Created: 18 Mar 2013 | 8 comments

Hello all.

I've suddenly encountered an issue causing a single backup job to fail.  This backup job has been running for probably 6 months + without issue and we have not recently installed / edited anything on the server that is encountering the failure.  The backup job in question (all of our backup jobs, actually) were recreated from scratch post migration to BE2012.

BE2012 - (latest version / fully patched) - is running on Win 2k8r2 svr.
The server having failed back-ups is [Win 2k3 (32-bit) acting as a Domain Controller].
As previously stated the issue began suddenly about 3 weeks ago with no known environmental changes that would have been a cause.

There are no corresponding issues in the Windows event logs when the backup job fails that would correspond to the failure.
There are info-entries in the event logs from VSS service corresponding to the backup job's time-frame and the entries do not show any errors.  The messages are: 'lsass (476) Shadow copy 1 freeze started' & 'lsass (476) Shadow copy 1 freeze stopped'.
I also see in the BE Job Log that an amount of data was backed up.  When comparing the amount of data backed up from a failed job to the amount of data backed up by a job prior to the failures beginning, the amount of data is close, within a few bytes / Kb.  Also, the verification step for the failed backup job is verifying the backed-up data to within a few bites / kbytes.
(I suspect the minor byte differences may be due to differences in drive architecture/block-size between the source and destination volumes.)

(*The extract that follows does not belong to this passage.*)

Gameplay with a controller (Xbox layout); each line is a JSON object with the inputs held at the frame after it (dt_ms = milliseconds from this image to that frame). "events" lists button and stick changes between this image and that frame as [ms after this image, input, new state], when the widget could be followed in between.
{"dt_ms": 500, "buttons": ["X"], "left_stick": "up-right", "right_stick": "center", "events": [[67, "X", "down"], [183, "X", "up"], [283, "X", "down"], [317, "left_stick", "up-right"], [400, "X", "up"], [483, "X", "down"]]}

The failed backup jobs logs are specifically citing the System?State as the area where the failure is occurring, I am receiving the generic and ever-so-cryptic message - 'V-79-57344-33928 - Access Denied. Cannot backup directory  and its subdirectories.'  I have enabled the additional path/file logging in BE for all jobs by default in hopes of catching the offending item, however the results of the job including the expanded path / file logging even seem to be very broad and non-descriptive.
I believe within this message there is a space into which the offending directory should be listed, but is not in this case.

The job log displays the following in the job details section:
Directory \
Shadow Copy Writer Active Directory
Shadow Copy Logical Directory Active Directory\C:_WINDOWS_NTDS
Shadow Copy Component ntds
Shadow Copy Writer COM+ Class Registration Database
Shadow Copy Component COM+ REGDB
Shadow Copy Writer Event Logs
Shadow Copy Component Event Logs
Shadow Copy Writer Registry
Shadow Copy Component Registry
Shadow Copy Writer System Files
Shadow Copy Component System Files
Shadow Copy Writer SYSVOL
Shadow Copy Logical Directory SYSVOL\SYSVOL
Shadow Copy Component 0ddf9507-77af-419a-a6c2e0b0802bcbaa
Shadow Copy Writer Windows Management Instrumentation
Shadow Copy Component WMI
V-79-57344-33928 - Access Denied. Cannot backup directory  and its subdirectories.

The job log also displays the following in the job summary section:
Backed up 14 System State components
1 item was skipped.
Processed 1,916,355,897 bytes in  # minutes and  ## seconds.
Throughput rate: YYY MB/min
Compression Type: Software
Software compression ratio: X:X

The job logs (Detail and Summary) for a successful backup job on the same server (pre failures beginning) display exactly the same items with the only exception being the successful backups do NOT show '1 item was skipped' in the summary section.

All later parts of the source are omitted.